■ **DATA EXCERPTS**
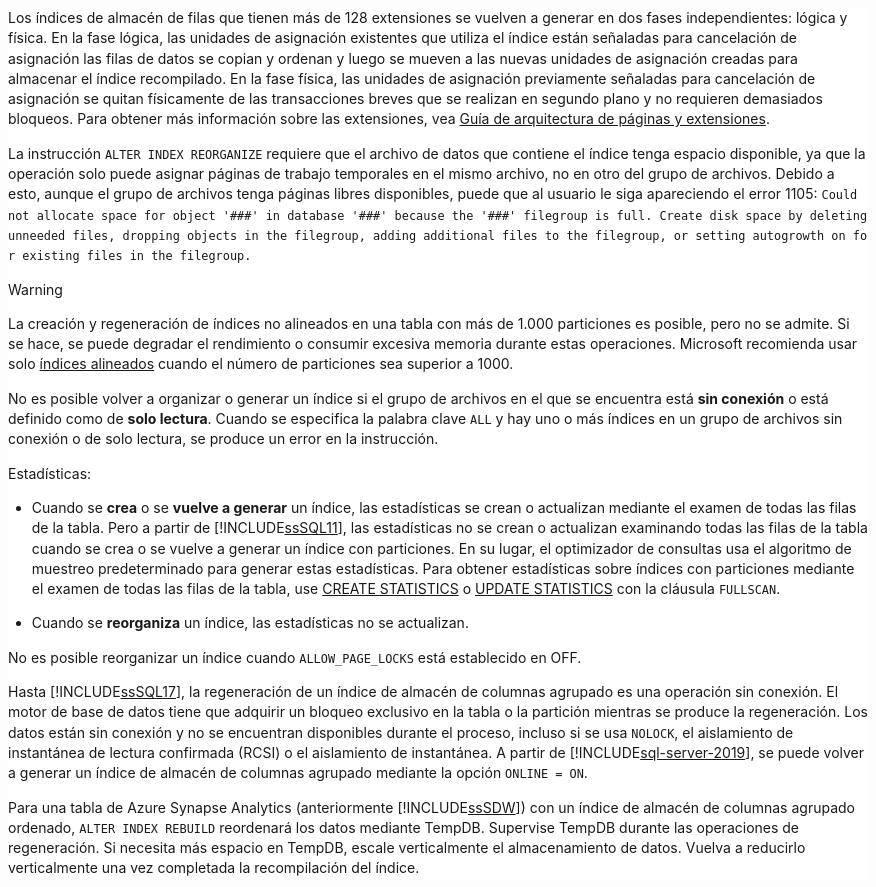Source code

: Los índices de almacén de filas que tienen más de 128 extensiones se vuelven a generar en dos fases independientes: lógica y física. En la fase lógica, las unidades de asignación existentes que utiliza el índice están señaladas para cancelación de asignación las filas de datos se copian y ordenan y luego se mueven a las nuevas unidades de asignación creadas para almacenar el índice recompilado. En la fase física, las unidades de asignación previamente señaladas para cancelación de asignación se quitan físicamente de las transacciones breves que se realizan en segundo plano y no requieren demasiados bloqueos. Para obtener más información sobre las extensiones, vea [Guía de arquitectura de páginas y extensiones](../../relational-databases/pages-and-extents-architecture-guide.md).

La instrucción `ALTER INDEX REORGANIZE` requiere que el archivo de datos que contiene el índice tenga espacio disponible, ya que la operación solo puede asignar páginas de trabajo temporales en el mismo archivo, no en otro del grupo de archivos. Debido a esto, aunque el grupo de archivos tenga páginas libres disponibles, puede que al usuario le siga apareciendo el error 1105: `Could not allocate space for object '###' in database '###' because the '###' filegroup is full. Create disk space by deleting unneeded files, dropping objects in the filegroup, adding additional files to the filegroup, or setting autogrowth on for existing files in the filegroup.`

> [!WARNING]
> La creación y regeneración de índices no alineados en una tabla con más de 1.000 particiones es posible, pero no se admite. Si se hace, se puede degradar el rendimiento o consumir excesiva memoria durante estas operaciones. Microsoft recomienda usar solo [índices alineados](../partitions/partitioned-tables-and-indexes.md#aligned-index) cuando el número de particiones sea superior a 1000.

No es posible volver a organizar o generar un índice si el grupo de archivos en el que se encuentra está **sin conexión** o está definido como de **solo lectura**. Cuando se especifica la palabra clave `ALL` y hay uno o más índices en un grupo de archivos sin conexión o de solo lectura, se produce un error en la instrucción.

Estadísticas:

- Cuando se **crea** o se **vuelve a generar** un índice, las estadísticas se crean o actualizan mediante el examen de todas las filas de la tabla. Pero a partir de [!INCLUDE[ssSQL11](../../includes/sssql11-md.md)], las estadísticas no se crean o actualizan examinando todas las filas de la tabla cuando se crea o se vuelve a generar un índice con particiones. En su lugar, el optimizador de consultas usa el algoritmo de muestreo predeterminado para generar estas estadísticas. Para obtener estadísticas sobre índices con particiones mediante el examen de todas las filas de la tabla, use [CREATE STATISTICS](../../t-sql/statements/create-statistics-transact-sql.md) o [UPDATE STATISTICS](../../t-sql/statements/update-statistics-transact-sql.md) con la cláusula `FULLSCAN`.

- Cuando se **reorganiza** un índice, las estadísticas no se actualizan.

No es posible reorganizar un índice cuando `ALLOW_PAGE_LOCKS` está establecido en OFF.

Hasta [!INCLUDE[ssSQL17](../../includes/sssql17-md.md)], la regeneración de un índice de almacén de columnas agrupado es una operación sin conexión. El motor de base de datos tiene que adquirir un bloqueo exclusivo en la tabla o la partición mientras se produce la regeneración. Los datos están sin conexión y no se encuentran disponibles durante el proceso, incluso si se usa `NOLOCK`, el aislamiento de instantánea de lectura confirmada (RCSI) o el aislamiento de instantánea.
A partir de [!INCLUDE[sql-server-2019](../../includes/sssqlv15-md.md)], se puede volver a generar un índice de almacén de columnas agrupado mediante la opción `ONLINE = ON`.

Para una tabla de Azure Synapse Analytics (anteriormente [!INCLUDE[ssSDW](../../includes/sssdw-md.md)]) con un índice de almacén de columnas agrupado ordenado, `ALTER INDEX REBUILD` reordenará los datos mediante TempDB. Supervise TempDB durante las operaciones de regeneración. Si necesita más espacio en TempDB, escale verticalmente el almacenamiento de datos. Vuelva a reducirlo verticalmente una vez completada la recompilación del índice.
...
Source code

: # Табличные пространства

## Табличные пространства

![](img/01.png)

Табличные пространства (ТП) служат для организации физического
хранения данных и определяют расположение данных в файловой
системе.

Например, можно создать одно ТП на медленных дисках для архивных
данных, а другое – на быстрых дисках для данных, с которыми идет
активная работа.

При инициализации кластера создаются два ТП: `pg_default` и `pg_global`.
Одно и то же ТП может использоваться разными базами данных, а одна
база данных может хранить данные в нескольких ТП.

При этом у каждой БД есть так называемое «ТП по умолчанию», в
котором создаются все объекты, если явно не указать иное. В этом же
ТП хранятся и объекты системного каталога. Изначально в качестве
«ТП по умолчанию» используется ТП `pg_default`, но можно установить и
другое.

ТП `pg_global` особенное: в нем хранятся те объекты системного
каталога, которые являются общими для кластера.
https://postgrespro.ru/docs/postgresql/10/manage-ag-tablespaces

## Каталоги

■ **WORK TO COMPLETE**
Word for word, restate the lines of the listing above starting at the line with "Одно и то же" and ending at the line with "## Каталоги", and nothing outside them.

■ **ANSWER SPACE**
Одно и то же ТП может использоваться разными базами данных, а одна
база данных может хранить данные в нескольких ТП.

При этом у каждой БД есть так называемое «ТП по умолчанию», в
котором создаются все объекты, если явно не указать иное. В этом же
ТП хранятся и объекты системного каталога. Изначально в качестве
«ТП по умолчанию» используется ТП `pg_default`, но можно установить и
другое.

ТП `pg_global` особенное: в нем хранятся те объекты системного
каталога, которые являются общими для кластера.
https://postgrespro.ru/docs/postgresql/10/manage-ag-tablespaces

## Каталоги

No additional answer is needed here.